Very insightful. And lastly, wondering where you sit on the BD front? Do you continue to look for bolt-on acquisitions in the pipeline?

Put that over to Kyle, our Head of BD and strategy.

Thanks for the question. I think what you've seen over the past couple of years is we've tried to build the pipeline through partnerships. And through that, we've been productive in growing out new franchises in the areas that Kevin mentioned earlier, in neurology, neuropsychiatry, in particular. And I think what we find attractive to us are companies that have innovative science, platform technologies or new approaches to some of the new modalities that we've seen out there in the field, and they represent [ our ] tied to mid- to late-stage programs. And if you look at that kind of theme, that's what we've done here, we're growing the pipeline. I think moving forward, we'll be looking at certainly those opportunities that are similar to that. And like everyone in this space, we wish we could find a commercial product that would make sense to bring in the pipeline. And as those are presented to us or we find those, we will, of course, look at those as well. We've got a growing pipeline. We've got a commercial team that's been very successful and those elements can be attractive to others as well and certainly want to leverage or leverage the folks that we have in the neurocrine and on the R&D side of things and on commercial, if it's a later stage or commercial product as much as we can.

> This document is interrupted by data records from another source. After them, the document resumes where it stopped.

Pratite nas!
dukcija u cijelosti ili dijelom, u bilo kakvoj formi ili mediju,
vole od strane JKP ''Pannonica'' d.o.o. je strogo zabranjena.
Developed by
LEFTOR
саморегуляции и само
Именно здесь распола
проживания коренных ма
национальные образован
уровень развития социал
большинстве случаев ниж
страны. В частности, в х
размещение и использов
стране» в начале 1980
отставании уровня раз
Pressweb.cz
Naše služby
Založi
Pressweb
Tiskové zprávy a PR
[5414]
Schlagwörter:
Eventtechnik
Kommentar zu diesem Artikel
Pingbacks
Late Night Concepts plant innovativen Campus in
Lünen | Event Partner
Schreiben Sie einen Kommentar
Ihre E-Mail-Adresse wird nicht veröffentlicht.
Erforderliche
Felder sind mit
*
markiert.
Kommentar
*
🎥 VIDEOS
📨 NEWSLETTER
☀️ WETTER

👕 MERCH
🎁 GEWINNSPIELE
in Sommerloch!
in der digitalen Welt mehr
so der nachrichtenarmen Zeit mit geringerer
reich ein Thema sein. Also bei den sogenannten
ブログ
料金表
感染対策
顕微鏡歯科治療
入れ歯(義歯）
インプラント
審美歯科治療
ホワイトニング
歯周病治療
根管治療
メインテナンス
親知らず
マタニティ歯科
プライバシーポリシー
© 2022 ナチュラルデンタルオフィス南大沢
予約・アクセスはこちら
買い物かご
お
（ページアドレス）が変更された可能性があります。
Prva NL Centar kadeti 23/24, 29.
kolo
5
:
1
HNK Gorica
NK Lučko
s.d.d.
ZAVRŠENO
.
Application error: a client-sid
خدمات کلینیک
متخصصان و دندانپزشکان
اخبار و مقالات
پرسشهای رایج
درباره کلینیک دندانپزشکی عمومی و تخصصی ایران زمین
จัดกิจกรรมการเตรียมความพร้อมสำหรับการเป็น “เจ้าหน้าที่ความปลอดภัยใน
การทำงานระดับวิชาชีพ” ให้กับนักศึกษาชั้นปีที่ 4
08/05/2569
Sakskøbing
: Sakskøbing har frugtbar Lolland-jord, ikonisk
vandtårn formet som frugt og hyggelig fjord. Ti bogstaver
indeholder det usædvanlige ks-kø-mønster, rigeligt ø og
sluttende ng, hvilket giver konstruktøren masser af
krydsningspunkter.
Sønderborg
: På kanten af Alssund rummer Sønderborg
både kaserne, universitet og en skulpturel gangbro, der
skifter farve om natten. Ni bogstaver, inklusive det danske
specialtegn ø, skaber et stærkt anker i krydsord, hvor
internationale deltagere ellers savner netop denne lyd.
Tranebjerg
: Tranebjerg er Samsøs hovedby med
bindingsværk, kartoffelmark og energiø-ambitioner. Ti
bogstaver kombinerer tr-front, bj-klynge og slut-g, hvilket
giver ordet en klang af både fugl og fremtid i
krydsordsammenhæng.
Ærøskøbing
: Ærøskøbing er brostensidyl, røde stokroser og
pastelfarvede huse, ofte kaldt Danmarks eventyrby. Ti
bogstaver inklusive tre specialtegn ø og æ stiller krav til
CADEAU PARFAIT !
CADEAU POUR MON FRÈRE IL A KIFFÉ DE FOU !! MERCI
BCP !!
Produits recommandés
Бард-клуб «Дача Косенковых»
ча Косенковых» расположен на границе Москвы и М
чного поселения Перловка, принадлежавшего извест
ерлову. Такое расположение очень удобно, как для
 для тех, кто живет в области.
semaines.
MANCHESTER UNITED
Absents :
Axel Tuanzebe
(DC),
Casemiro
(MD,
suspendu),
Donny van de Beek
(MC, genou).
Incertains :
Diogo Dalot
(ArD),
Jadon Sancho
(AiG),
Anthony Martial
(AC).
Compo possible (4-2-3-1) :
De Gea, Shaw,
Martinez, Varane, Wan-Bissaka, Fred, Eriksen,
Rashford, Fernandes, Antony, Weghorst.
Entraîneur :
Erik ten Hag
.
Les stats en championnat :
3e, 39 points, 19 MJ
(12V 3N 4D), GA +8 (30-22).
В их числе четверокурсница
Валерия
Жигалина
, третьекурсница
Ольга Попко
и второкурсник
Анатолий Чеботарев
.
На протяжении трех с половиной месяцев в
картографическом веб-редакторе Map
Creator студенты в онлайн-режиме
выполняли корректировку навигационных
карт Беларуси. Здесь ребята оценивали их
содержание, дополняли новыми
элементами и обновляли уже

Great. Thanks. This session has been very comprehensive and set forth, we will wrap up our conversation here and now open the floor to investments. We have an onset moderator to help.

Thank you very much, Kelly.

Thank you.

Why don't you start, and I'll read the...

[indiscernible]

Yes. Well, INGREZZA isn't available in Europe because there would be comparative pricing with a very, very old drug here that was approved in late 50s, early 60s just like for movement disorders. That would be our price comparator and that just would be a nonstarter. As I said, we're probably running as many studies in Europe as we are in the United States. So our first footprint into Europe is one of an R&D footprint into Europe. And there are several of these products that we believe we would retain marketing rights in Europe and that would give us a beachhead over here. CAH has one. Europe has a great registry of the CAH patients. They're treated at centers of excellence. That would take a small, highly focused commercial group over here. That's very tractable for us to do. The rare pediatric epilepsies would be the next ones in line. Again, same as CAH, very tractable over here in Europe. So we can bootstrap our way up with those as these larger indications, if successful, start coming up. The larger epilepsies, the essential tremor that comes up the psychiatric indications that we're following up here. That's how we view our internationalizing of Neurocrine. Thank you.

Thank you, Kevin, Matt and Kyle, for spending time with us. Looking forward to another productive year for Neurocrine 2022. Thanks, everyone, for attending this session.